MPRG : 機械知覚&ロボティクスグループ／中部大学

03 Jun 2024 国際会議

Human-like Guidance by Generating Navigation Using Spatial-Temporal Scene Graph

Author: Hayato Suzuki, Kota Shimomura, Tsubasa Hirakawa, Takayoshi Yamashita, Hironobu Fujiyoshi, Shota Ohkubo, Takuya Nanri, Wang Siyuan
Publication: IEEE Intelligent Vehicle Symposium, 2024

Download: PDF (English)

Vehicle navigation systems use both GPS and map data, primarily information derived from map data. Conventional navigation systems assume that the user will look directly at the display to check information. Simultaneously provided text and voice often play only a supplementary role, which can lead to driver distraction and misinterpretation. In contrast, human navigation utilizes visual information, potentially reducing the cognitive load on drivers. Human-like Guidance is aimed at realizing a driving assistance system that supports navigation akin to human guidance.
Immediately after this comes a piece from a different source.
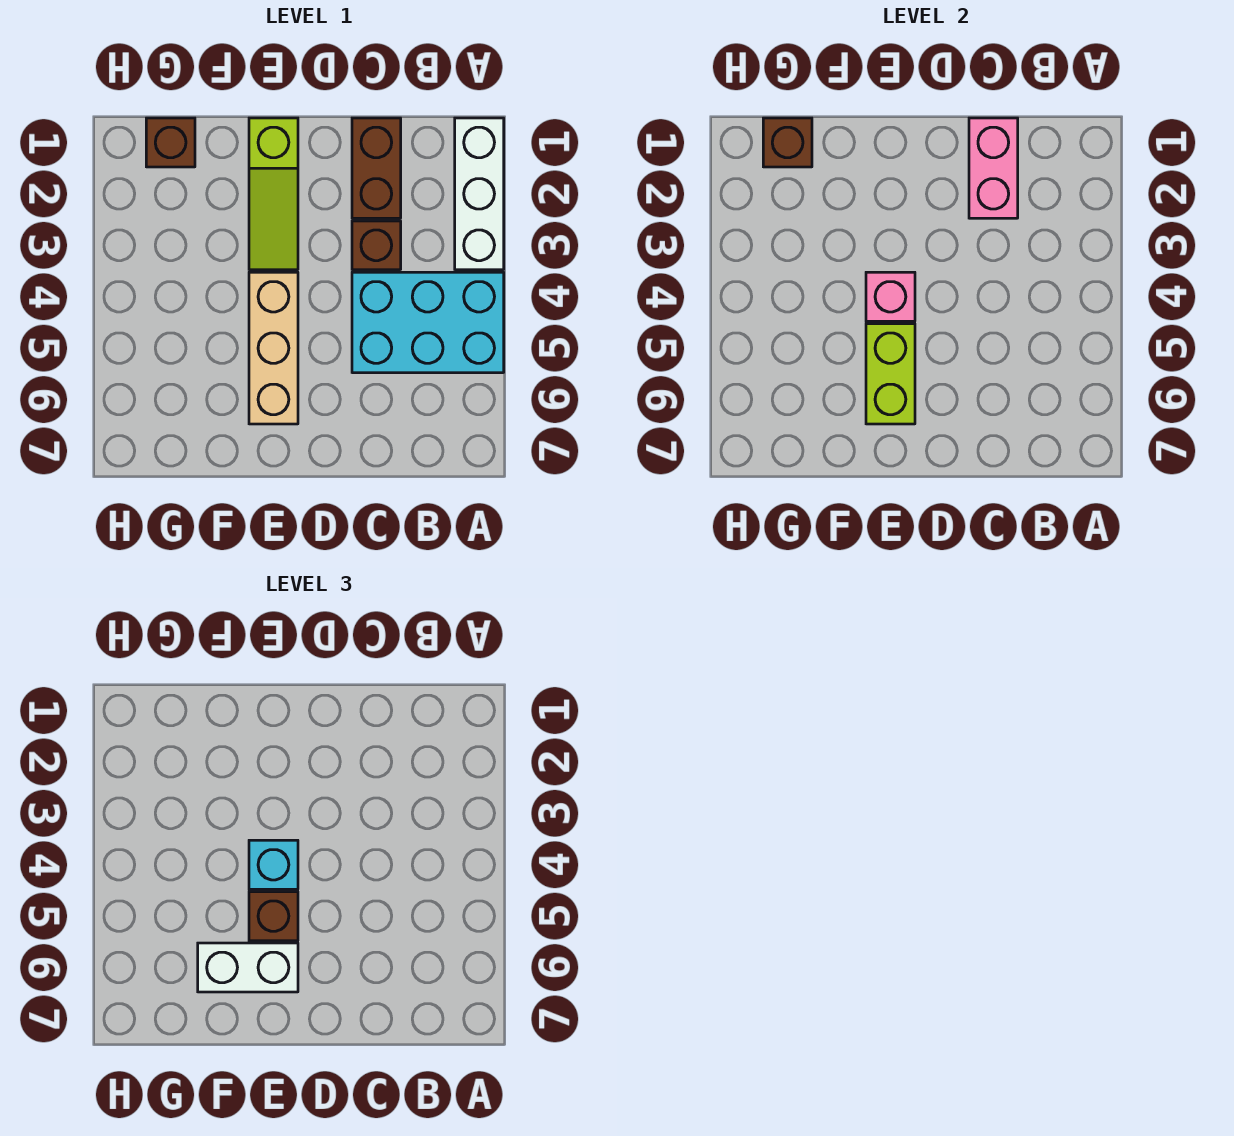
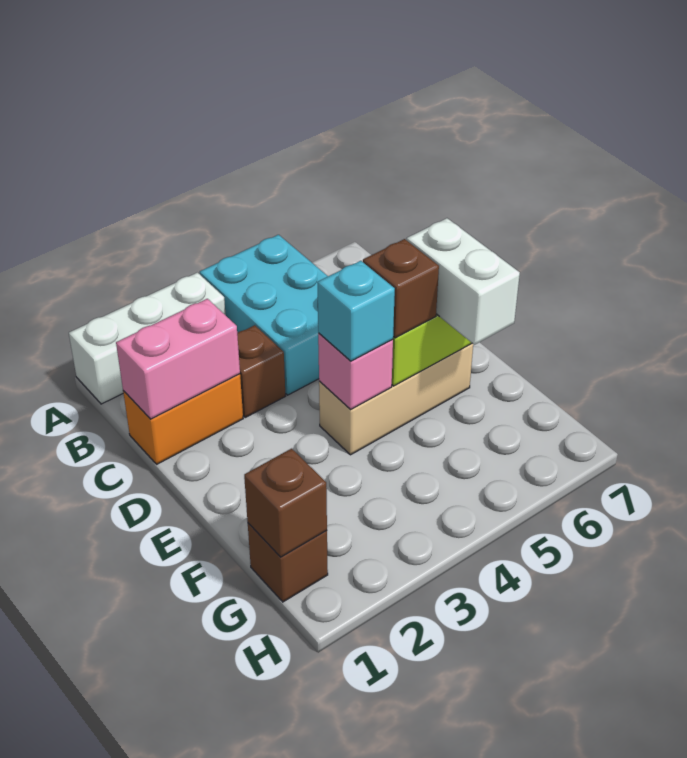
brown 1x2 brick [352,118,401,218] -> orange 1x2 brick [123,374,243,464]
lime 1x3 slope [249,118,298,270] -> none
Implementing Human-like Guidance, requires the handling of video footage from in-vehicle cameras during vehicle operation, suggesting the need for an approach combining image recognition and language model. However, images captured during operation often contain superfluous information, making the selection of relevant objects for navigation challenging. Moreover, relying solely on image information makes it difficult to consider the relationship with surrounding objects. Therefore, this study proposes a Spatial-Temporal Scene Graph that can represent spatial and temporal information of objects from driving scene videos. Furthermore, we achieve Human-like Guidance through navigation generation using features extracted from the Spatial-Temporal Scene Graph. Our results show that our proposed method improves the accuracy of navigation generation accuracy compared to traditional image-based navigation methods. In addition, the use of a Spatial-Temporal Scene Graph enables the generation of human-like navigation that focuses on the movements of surrounding vehicle objects.